The player in question is Dutchman Jorryt van Hoof, and today we look back on a hand that turned the tables on him with three players remaining, as he doubled up Felix Stephensen who ultimately became the runner-up.
Jorryt van Hoof emerged as a real contender in 2014 when he knocked out Dan Smith in a coinflip that received a lot of attention with 20 players left in the tournament. After a pre-flop raising war, Van Hoof moved all in with pocket fours, only to be called by Smith’s ace-king. The board ran dry for Smith, vaulting Van Hoof into the chip lead.
In the hours that followed in the lead-up to the November Nine, Van Hoof dominated and bagged up a staggering 38,375,000 chips heading into the three-month hiatus. Upon returning to Las Vegas, Van Hoof continued his dominance by bluffing, value-betting and busting players on his way to the following chip lead. Van Hoof had more than 50% of all the chips with five players remaining, his nearest rival being Billy Pappas with less than a third of his stack.
After doubling up Felix Stephensen a first time, with jacks versus the ace-eight of the Norwegian, a crack started to show in the armor, but Van Hoof closed out strong. When the first night of play ended in the Penn & Teller Theatre, Van Hoof had 89 million chips, Jacobson 64 million and Stephensen 46 million.
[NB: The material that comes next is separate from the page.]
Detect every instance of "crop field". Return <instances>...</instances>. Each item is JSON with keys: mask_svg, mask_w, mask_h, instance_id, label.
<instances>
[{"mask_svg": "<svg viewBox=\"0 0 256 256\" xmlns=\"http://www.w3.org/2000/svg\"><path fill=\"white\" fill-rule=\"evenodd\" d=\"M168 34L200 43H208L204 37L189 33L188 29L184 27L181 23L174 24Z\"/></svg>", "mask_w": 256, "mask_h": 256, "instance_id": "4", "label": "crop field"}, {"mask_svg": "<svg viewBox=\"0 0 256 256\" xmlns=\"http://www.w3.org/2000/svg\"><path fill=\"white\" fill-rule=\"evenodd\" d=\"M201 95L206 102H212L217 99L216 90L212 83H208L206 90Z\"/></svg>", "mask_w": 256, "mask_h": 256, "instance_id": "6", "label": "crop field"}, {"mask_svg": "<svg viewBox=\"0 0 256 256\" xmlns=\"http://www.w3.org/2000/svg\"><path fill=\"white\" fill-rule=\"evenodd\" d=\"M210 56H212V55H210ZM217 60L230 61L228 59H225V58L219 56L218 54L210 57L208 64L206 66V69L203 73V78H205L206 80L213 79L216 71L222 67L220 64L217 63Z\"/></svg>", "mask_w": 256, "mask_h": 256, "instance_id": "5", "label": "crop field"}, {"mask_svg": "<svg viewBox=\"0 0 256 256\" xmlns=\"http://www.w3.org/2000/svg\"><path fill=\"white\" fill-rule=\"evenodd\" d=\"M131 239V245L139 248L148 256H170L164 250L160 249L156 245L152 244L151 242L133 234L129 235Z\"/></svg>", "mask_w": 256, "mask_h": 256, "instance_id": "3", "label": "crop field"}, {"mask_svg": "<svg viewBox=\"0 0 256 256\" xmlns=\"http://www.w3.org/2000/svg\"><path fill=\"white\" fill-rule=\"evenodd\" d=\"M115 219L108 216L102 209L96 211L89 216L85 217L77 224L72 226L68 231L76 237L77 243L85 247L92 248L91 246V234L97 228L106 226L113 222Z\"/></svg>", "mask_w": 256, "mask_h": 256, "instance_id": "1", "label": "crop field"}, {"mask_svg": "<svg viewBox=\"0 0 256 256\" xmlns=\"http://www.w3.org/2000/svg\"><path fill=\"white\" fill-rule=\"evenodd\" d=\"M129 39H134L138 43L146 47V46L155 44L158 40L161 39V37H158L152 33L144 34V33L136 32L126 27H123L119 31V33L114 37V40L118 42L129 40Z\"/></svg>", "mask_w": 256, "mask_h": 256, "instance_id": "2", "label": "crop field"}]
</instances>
Returning on Day 9 of the tournament with the chip lead, Van Hoof was the betting favorite, but a big double up for Stephensen turned things around. On the hand embedded at the top of the page, you can see Van Hoof make a call with just a pair of fives versus Stephensen’s middle pair, and on the following podcast, Van Hoof dives into his reasoning on the hand. The segment about this specific hand starts when you hit the “play” button down below.
“I knew that if I called and he was bluffing, we would’ve been heads-up,” Van Hoof stated as one of his many reasons to make the call when Stephensen shoved, looking for that chance to close out the tournament.
Van Hoof was knocked down into second place, and became the short stack just four hands later when Jacobson applied pressure on the river. The tall and imposing Dutchman lasted only another 20 hands after the hand shown, getting eliminated by Jacobson when he ran his ace-five of diamonds in ace-ten. Van Hoof collected $3.8 million for his third-place finish, but he’ll always be left wondering what life would be like as the Main Event champion and a $10,000,000 result on his poker resume.